Жители Парижа любопытны до крайности. Когда я приехал, на меня смотрели, словно на посланца небес: старики, мужчины, женщины, дети — все хотели меня видеть. Когда я выходил из дому, люди бросались к окнам; если я гулял в Тюильри, около меня тотчас же собиралась толпа: женщины окружали меня, как радуга, переливающая тысячью цветов. Когда я посещал спектакль, на меня направлялись сотни лорнетов; словом, никогда так не рассматривали человека, как меня. Порою я улыбался, слыша, что люди, почти не выходившие из своей комнаты, говорили обо мне: «Спору нет, у него совсем персидский вид». Удивительное дело: всюду мне попадались мои портреты; я видел свои изображения во всех лавочках, на всех каминах — люди не могли наглядеться на меня.

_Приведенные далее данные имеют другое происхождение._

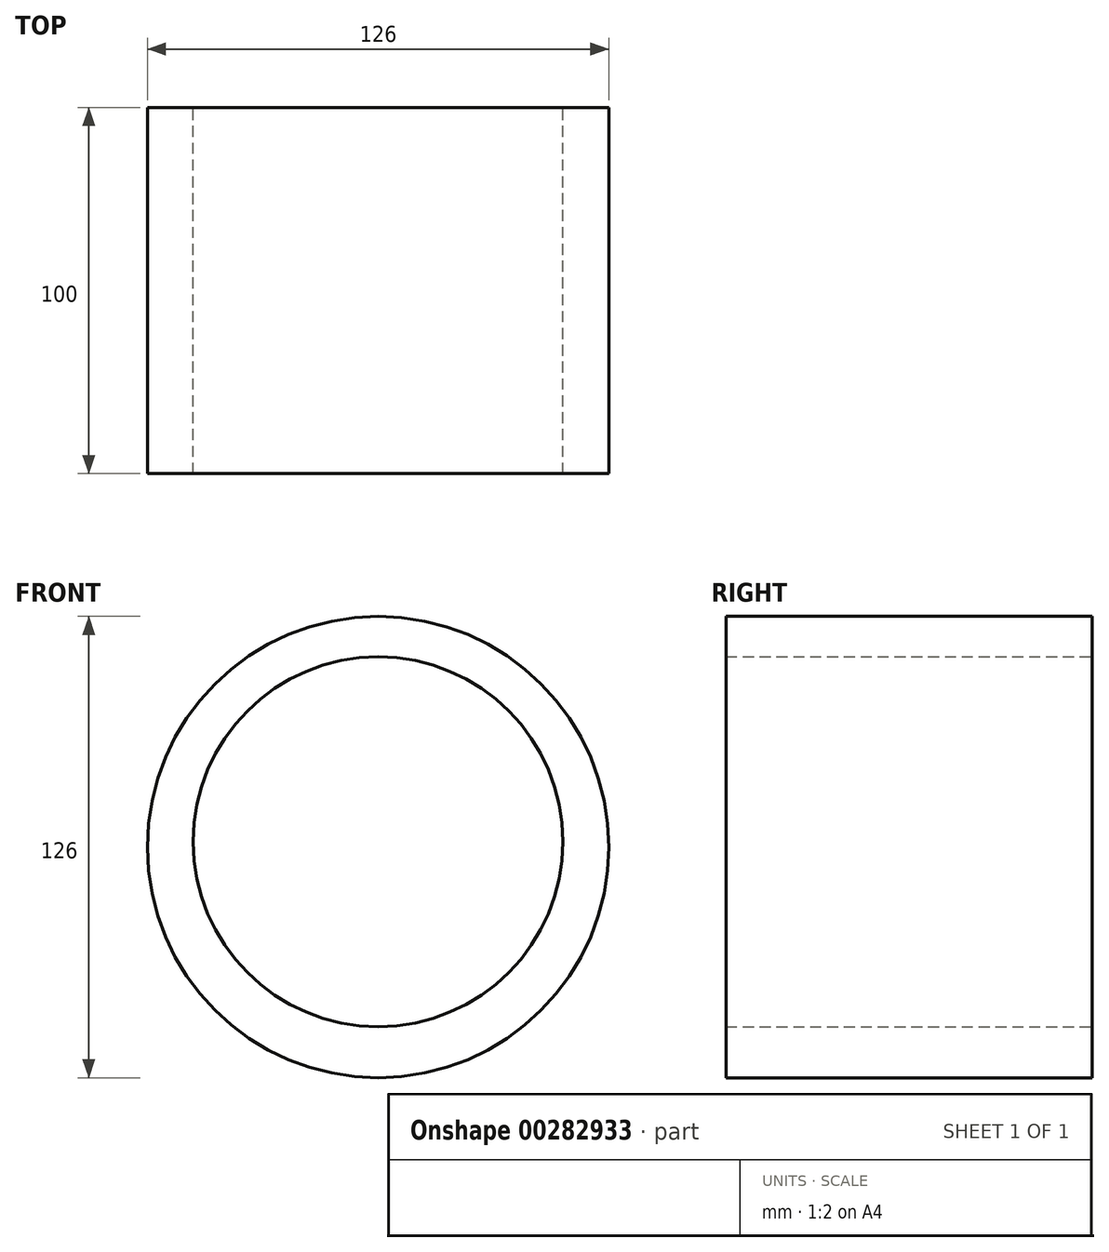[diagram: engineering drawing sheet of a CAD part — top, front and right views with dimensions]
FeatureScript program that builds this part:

От стольких почестей становится, наконец, не по себе; я и не подозревал, что я такой интересный и редкостный человек, и, хотя я о себе и очень хорошего мнения, все же я никогда не воображал, что мне придется смутить покой большого города, где я никому не известен. Это понудило меня снять персидское платье и облачиться в европейское, чтобы проверить, останется ли после этого еще что-нибудь замечательное в моей физиономии. Этот опыт дал мне возможность узнать, чего я стою на самом деле. Освободившись от иностранных прикрас, я был оценен самым правильным образом. Я мог бы пожаловаться на портного: он в одно мгновение отнял у меня всеобщее внимание и уважение, ибо я вдруг превратился в ужасное ничтожество. Иногда я целый час сижу в обществе, и никто на меня не смотрит и не дает мне повода раскрыть рот, но стоит кому-нибудь случайно сообщить компании, что я персиянин, как сейчас же подле меня начинается жужжание: «Ах! ах! Этот господин — персиянин? Вот необычайная редкость! Неужели можно быть персиянином?»